2 – Por conseguinte, encontrando-se bastantemente informado nos autos que o arguido, sem que nada lho legitimasse, agarrou e apertou o braço esquerdo da id.ª cidadã LL…, com força e pressão adequada ao seu arrastamento para fora do gabinete onde se encontrava e, decorrentemente, à produção das sequelas caracterizadas no relatório pericial de fls. 24/26, como o próprio Ex.mo Juiz de Instrução reconhece no seu questionado despacho, mal se compreende o respectivo/discricionário ajuizamento da insignificância jurídico-criminal de tal acto, de todo inconsentido pelo ordenamento jurídico nacional, particularmente pelo enunciado art.º 25.º, n.º 1, da Constituição.

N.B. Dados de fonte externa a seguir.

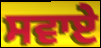
ਸਵਾਏ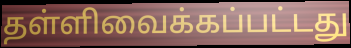
தள்ளிவைக்கப்பட்டது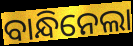
ବାନ୍ଧିନେଲାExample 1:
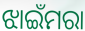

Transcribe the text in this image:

ଝାଇଁମରା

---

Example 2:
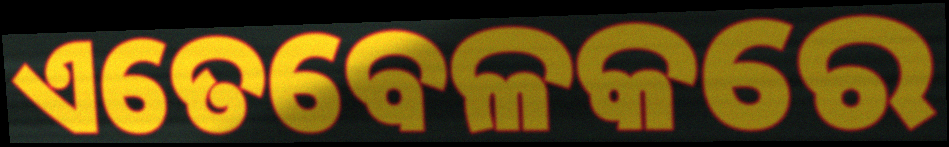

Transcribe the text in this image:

ଏତେବେଳକରେ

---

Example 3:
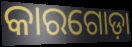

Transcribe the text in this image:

କାରଗୋଡ଼ା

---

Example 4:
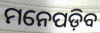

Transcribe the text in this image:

ମନେପଡ଼ିବ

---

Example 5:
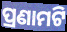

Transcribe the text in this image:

ପ୍ରଣାମଟି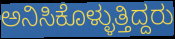
ಅನಿಸಿಕೊಳ್ಳುತ್ತಿದ್ದರು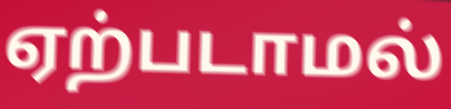
ஏற்படாமல்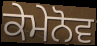
ਕੇਮੇਨੋਵ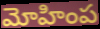
మోహింప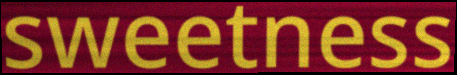
sweetnessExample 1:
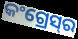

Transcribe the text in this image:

କଂଗ୍ରେସ୍‌ର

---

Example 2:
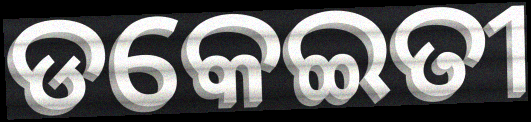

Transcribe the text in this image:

ଡକେଇତୀ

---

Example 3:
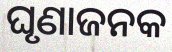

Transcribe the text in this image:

ଘୃଣାଜନକ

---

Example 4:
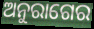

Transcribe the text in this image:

ଅନୁରାଗେର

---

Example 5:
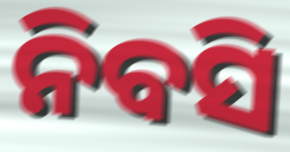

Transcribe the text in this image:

ନିବସିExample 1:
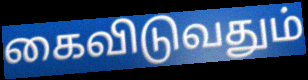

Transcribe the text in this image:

கைவிடுவதும்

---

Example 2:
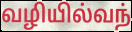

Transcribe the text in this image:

வழியில்வந்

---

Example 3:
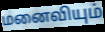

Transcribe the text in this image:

மனைவியும்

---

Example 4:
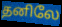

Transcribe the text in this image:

தனிலே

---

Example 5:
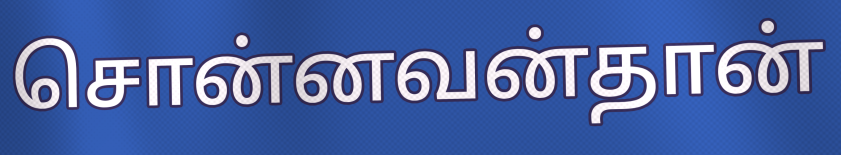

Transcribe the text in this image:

சொன்னவன்தான்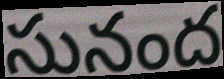
సునంద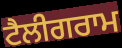
ਟੈਲੀਗਰਾਮ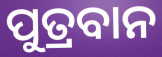
ପୁତ୍ରବାନ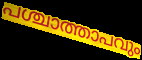
പശ്ചാത്താപവും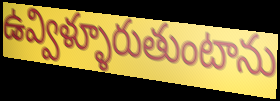
ఉవ్విళ్ళూరుతుంటాను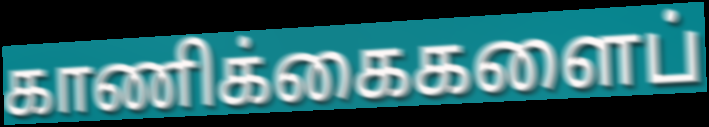
காணிக்கைகளைப்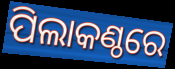
ପିଲାକଣ୍ଠରେ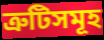
ত্ৰুটিসমূহ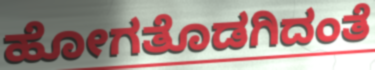
ಹೋಗತೊಡಗಿದಂತೆ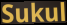
SukulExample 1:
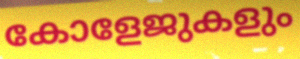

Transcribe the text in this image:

കോളേജുകളും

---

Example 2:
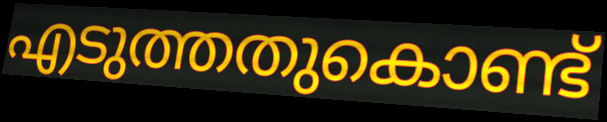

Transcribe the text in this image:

എടുത്തതുകൊണ്ട്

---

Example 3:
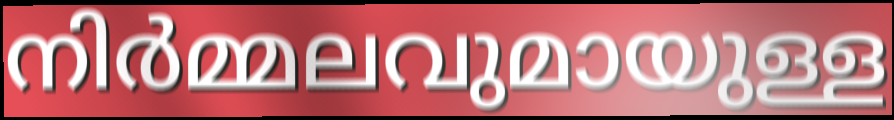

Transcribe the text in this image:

നിർമ്മലവുമായുള്ള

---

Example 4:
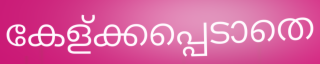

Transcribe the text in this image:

കേള്ക്കപ്പെടാതെ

Nem obviamente assume qualquer sentido jurídico a alegação do arguido de que meramente o movia a intenção de retirar a visada senhora do gabinete de modo a acautelar a estabilidade emocional do seu pai – com quem ela então discutiria –, dado que, por tal efeito, sempre necessariamente lhe afectaria o respectivo direito à pessoal integridade corporal, e, dessarte, incontornavelmente realizaria a referente infracção criminal – p. e p. pelo n.º 1 do art.º 143.º do Código Penal – com dolo necessário, (cfr. art.º 14.º, n.º 2, do mesmo compêndio legal). 

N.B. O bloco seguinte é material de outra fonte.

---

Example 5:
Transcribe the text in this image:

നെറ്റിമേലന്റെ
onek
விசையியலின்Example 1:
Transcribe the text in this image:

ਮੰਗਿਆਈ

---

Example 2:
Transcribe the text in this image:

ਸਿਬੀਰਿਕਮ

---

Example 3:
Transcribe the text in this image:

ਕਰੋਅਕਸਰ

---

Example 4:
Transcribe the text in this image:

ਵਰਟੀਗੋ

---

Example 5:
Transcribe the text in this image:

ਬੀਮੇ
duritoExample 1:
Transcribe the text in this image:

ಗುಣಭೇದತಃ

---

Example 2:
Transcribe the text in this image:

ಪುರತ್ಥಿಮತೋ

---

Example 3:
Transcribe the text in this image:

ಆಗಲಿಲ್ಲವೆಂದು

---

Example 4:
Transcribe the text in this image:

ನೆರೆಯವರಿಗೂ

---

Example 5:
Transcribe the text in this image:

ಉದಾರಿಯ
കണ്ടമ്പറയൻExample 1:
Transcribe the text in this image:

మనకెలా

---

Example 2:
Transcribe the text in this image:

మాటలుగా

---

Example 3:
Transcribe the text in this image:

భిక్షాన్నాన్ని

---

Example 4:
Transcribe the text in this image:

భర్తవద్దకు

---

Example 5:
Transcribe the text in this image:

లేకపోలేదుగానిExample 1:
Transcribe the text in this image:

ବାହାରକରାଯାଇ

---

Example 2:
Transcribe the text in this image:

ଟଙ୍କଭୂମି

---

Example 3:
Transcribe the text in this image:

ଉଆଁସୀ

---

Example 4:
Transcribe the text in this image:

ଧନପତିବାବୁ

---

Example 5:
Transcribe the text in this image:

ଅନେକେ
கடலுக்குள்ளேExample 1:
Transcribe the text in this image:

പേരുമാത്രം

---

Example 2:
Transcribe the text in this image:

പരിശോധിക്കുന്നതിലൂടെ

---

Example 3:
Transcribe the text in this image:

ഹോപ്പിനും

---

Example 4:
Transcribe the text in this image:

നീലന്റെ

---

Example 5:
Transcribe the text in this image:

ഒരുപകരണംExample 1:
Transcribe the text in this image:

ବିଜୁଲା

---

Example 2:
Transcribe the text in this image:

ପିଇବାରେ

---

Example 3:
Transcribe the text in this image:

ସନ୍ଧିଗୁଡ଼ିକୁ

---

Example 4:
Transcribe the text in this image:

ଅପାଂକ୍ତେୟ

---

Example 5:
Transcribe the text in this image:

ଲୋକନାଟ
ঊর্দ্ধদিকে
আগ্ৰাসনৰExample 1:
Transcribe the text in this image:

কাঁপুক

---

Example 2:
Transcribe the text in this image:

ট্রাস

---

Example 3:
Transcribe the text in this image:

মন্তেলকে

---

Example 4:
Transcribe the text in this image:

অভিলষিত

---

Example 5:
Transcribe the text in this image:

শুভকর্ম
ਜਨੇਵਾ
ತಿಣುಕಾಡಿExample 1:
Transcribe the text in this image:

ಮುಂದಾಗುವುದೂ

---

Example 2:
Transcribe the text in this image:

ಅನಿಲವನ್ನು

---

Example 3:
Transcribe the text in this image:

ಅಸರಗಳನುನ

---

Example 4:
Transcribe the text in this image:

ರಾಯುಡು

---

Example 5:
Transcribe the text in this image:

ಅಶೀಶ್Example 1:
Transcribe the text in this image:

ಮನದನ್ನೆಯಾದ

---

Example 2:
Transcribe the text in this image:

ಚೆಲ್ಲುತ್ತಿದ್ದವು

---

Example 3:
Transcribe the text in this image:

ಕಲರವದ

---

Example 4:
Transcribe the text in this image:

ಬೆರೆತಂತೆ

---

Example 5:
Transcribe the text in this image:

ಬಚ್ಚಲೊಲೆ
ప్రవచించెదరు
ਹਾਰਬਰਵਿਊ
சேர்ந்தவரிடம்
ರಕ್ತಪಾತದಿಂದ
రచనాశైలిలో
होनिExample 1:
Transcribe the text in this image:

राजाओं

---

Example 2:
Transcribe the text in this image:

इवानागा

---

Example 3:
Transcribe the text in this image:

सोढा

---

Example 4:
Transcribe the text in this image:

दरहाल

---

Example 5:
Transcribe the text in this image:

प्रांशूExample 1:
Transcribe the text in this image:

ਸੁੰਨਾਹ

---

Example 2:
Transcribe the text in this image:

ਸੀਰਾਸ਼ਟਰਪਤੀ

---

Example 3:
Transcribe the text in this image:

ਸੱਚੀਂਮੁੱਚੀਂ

3 – Consequentemente, apresentando-se inequivocamente revelada tal conduta objectiva do id.º sujeito-arguido – como reconhecido no despacho recorrido –, e sendo axiomaticamente inescapável a respectiva ilicitude, bem como o nexo de imputação subjectiva, a título de dolo necessário, impor-se-á concluir pela cabal indiciação da sua pessoal autoria comissiva da referida infracção criminal de ofensa à integridade física – simples – da id.ª cidadã LL…, p. e p. pelo n.º 1 do art.º 143.º do Código Penal, a que corresponde a moldura penal abstracta de 1 mês a 3 anos de prisão ou multa de 10 a 360 dias, (cfr. ainda arts. 41.º, n.º 1, e 47.º, n.º 1, do mesmo C. Penal).

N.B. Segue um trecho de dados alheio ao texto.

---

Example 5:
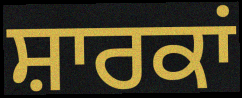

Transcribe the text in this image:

ਸ਼ਾਰਕਾਂ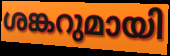
ശങ്കറുമായിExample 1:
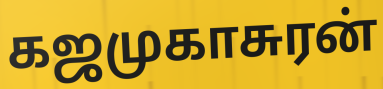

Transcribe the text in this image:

கஜமுகாசுரன்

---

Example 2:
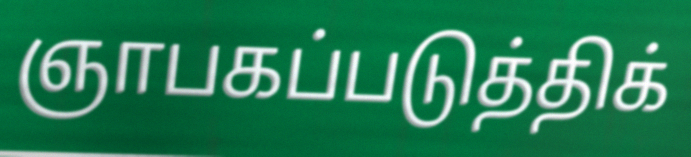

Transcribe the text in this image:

ஞாபகப்படுத்திக்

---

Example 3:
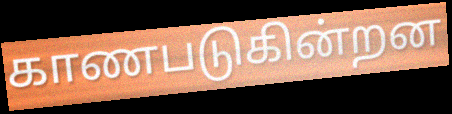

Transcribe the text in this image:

காணபடுகின்றன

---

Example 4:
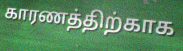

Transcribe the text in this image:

காரணத்திற்காக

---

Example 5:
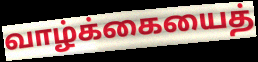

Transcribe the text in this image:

வாழ்க்கையைத்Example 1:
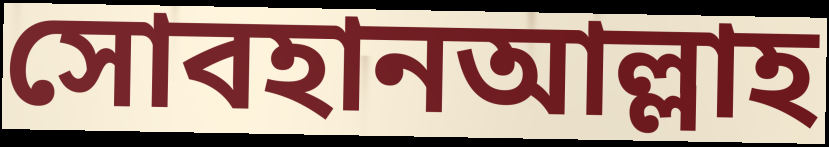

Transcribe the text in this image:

সোবহানআল্লাহ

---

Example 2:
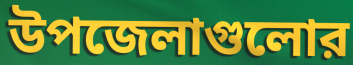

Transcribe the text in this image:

উপজেলাগুলোর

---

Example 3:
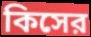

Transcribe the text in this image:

কিসের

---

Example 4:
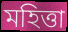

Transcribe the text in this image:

মহিত্তা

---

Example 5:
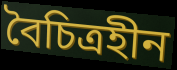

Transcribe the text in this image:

বৈচিত্রহীন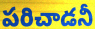
పరిచాడనీ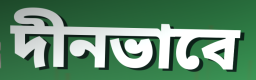
দীনভাবে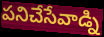
పనిచేసేవాడ్నిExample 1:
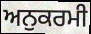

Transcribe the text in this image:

ਅਨੁਕਰਮੀ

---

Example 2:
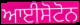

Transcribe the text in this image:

ਆਈਸੋਟੋਨ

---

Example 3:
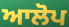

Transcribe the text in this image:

ਆਲੋਪ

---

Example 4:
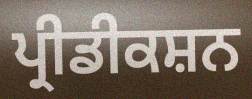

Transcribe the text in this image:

ਪ੍ਰੀਡੀਕਸ਼ਨ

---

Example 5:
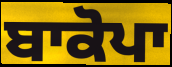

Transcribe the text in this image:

ਬਾਕੋਪਾ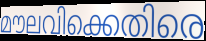
മൗലവിക്കെതിരെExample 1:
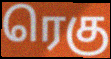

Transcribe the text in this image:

ரெகு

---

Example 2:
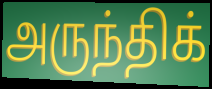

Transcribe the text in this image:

அருந்திக்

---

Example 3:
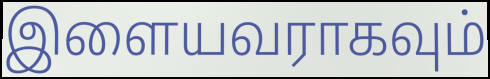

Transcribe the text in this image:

இளையவராகவும்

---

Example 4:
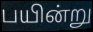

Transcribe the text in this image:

பயின்று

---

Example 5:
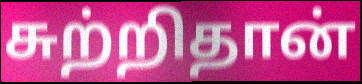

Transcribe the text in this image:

சுற்றிதான்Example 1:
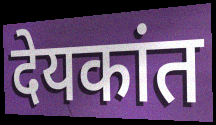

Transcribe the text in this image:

देयकांत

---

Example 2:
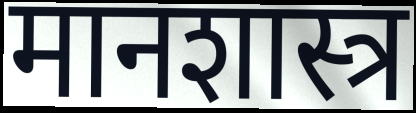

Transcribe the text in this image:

मानशास्त्र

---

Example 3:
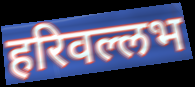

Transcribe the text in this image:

हरिवल्लभ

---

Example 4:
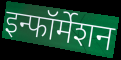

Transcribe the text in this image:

इन्फॉर्मेशन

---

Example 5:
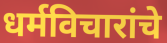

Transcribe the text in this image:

धर्मविचारांचेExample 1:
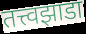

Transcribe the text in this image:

तत्त्वझाडा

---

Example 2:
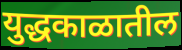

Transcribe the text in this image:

युद्धकाळातील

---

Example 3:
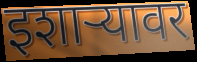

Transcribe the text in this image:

इशार्‍यावर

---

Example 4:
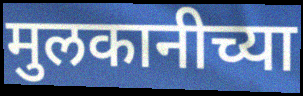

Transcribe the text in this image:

मुलकानीच्या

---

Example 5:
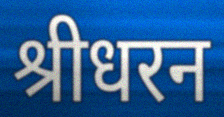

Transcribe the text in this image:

श्रीधरनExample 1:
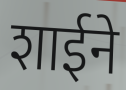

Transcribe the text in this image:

शाईने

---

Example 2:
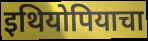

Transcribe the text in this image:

इथियोपियाचा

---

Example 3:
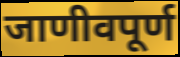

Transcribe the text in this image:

जाणीवपूर्ण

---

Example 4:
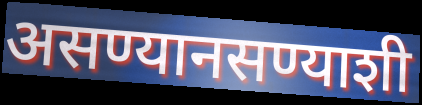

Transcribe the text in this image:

असण्यानसण्याशी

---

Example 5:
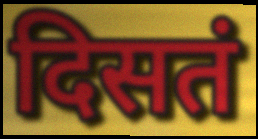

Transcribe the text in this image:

दिसतंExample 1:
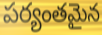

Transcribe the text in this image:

పర్యంతమైన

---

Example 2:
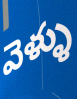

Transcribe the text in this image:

వెళ్ళు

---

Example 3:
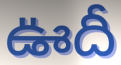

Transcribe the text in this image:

ఊదీ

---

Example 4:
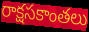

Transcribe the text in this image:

రాక్షసకాంతలు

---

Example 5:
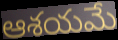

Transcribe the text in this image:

ఆశయమే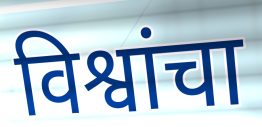
विश्वांचाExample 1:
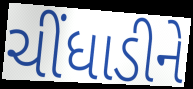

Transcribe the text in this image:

Tanto basta, pois, para, em conformidade com a dimensão normativa decorrente do n.º 2 do art.º 283.º e ns. 1 e 2 do art.º 308.º do C. P. Penal, ser produzido referente/apropriado despacho de pronúncia, sendo irrelevantes nesta fase processual quaisquer outros ajuizamentos quanto ao grau de gravidade da conduta ofensiva cuja pertinência apenas potencialmente se convocará em sede de escolha e graduação penal.


III – DISPOSITIVO


Destarte – sem outras considerações por despiciendas –, concedendo-se provimento ao recurso, delibera-se:

1 – A revogação do sindicado despacho.

2 – A determinação ao tribunal recorrido de prolação de despacho de pronúncia do identificado cidadão-arguido HM… pela sua indiciariamente revelada – e supra apontada – pessoal/dolosa autoria comissiva dum ilícito criminal de ofensa à integridade físicasimplesda id.ª cidadã LL…, p. e p. pelo n.º 1 do art.º 143.º do Código Penal.


***

Sem tributação, por dela se encontrar o arguido isento, [cfr. art.º 75.º, al. b), do Código das Custas Judiciais, ainda aplicável por força do estatuído no art.º 27.º, n.º 1, do D.L. n.º 34/2008, de 26 de Fevereiro].

***


Abílio Ramalho (Relator)
Luís Ramos


[1] Vide acusação de fls. 52/54, (acompanhada pela id.ª assistente pela peça de fls. 81).
[2] Vide despacho (do ora relator) de fls.167, e peça de fls. 175/177.